And Ronnie, it was true, was not a good stage name. And ‘Pablo’—it went with the dark hair and those eyes, and that unexpected poise.

‘And I think you should be “Eve”.’ There was not a hint of hesitation here either. ‘Evie just doesn’t work, does it? Eve. Pablo and Eve.’

And he was right. Evie was the same as Ronnie. And Pablo and Eve, yes, it had a certain ring.

•   •   •

It can’t have been on that first Tuesday or even the second one, it must have been some other time, but it was in that rehearsal room anyway that she found herself saying, ‘Ronnie, has anyone ever told you that you have smashing eyes?’ It was bold and forward of her even then. But she was Evie White, who’d never been slow in coming forward and would give anything a go at least once.

It was in one of their tea breaks. It was all rather odd. One moment they were doing magic—they really were—next, they were stopping for tea. She sometimes made it herself now, they took it in turns. And it must have looked very odd too, a woman sometimes in little more than sequins and plumes in that cubbyhole, with its stained and smelly sink, filling the kettle, warming the pot. Her plumes could get in the way and upset things if she wasn’t careful, but she’d learnt long ago to be aware of her attachments as an animal must be aware of its tail. Every chorus girl had this sixth sense.

Working with Ronnie was fun. She’d never thought magic might involve laughter, and perhaps Ronnie had never really thought it either. When performing, he could adopt the most serious, even scary expressions, she’d discovered, he could really change, but they would laugh a lot in their breaks. He was a magician and yet he could find all sorts of ordinary things strange or funny.

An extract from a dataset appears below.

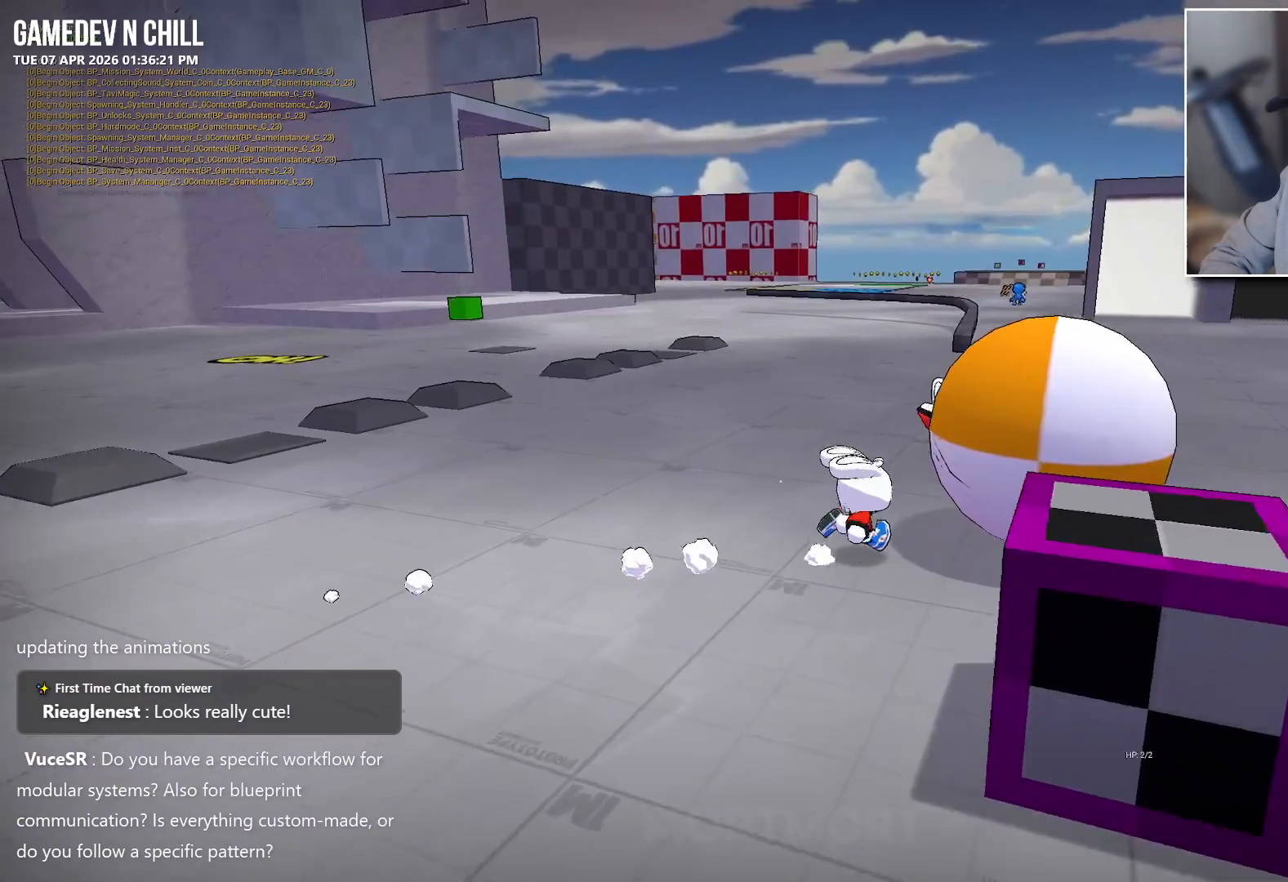
{"buttons": [], "left_stick": "right", "right_stick": "left", "events": []}
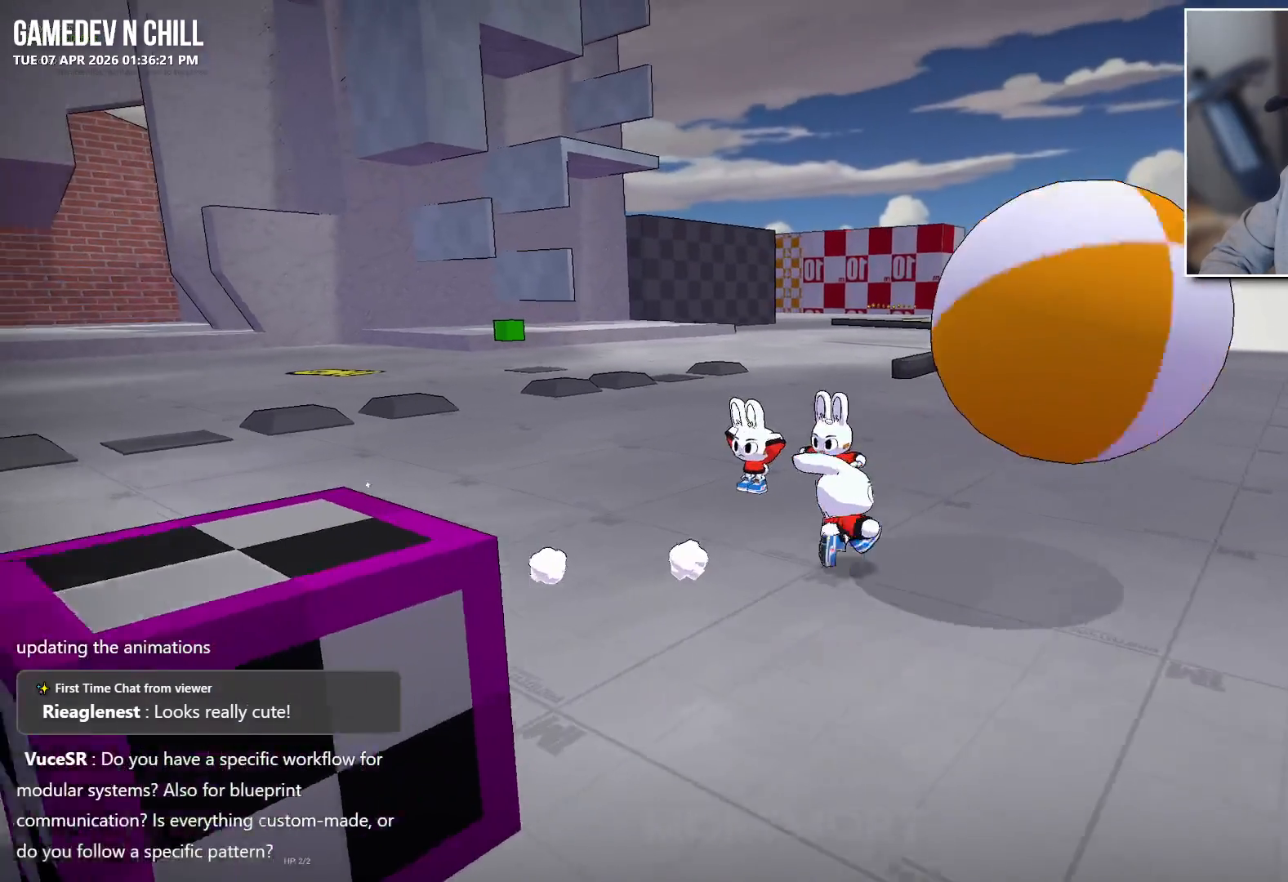
{"buttons": [], "left_stick": "right", "right_stick": "left", "events": []}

He began to say, now and then, about this or that, ‘Fucking ’ell, Evie, fucking ’ell.’ She didn’t mind. If you don’t like language then don’t work in the theatre. She even felt slightly privileged. She felt he might have wanted to say it when he first saw her in her costume. ‘Fucking ’ell, Evie.’ And there was something oddly innocent about it. It was not so different from her mother saying, as she did about all kinds of things, ‘Ooo-er!’

Was it when they were both blowing the steam off their mugs? No doubt she would have been using her own eyes too. He had got quite used to her now being around him in her costume. To having to allow for the feathers himself. There was a blanket she draped round herself, more practical than a dressing gown. It was like being a horse.

‘Has anyone ever told you, Ronnie, that you have smashing eyes?’

Well, she had now. And anyway he gave his answer. Had she been asking for it—or for some answer with similar effect? And was she complaining?

‘It’s not the eyes, Evie, it’s what they’re looking at.’

And they didn’t blink at all. Hers might have fluttered a bit.

His friend, his ‘someone’ who might give them work, was Jack Robbins, stage name Jack Robinson. He’d been slow in getting round to saying that.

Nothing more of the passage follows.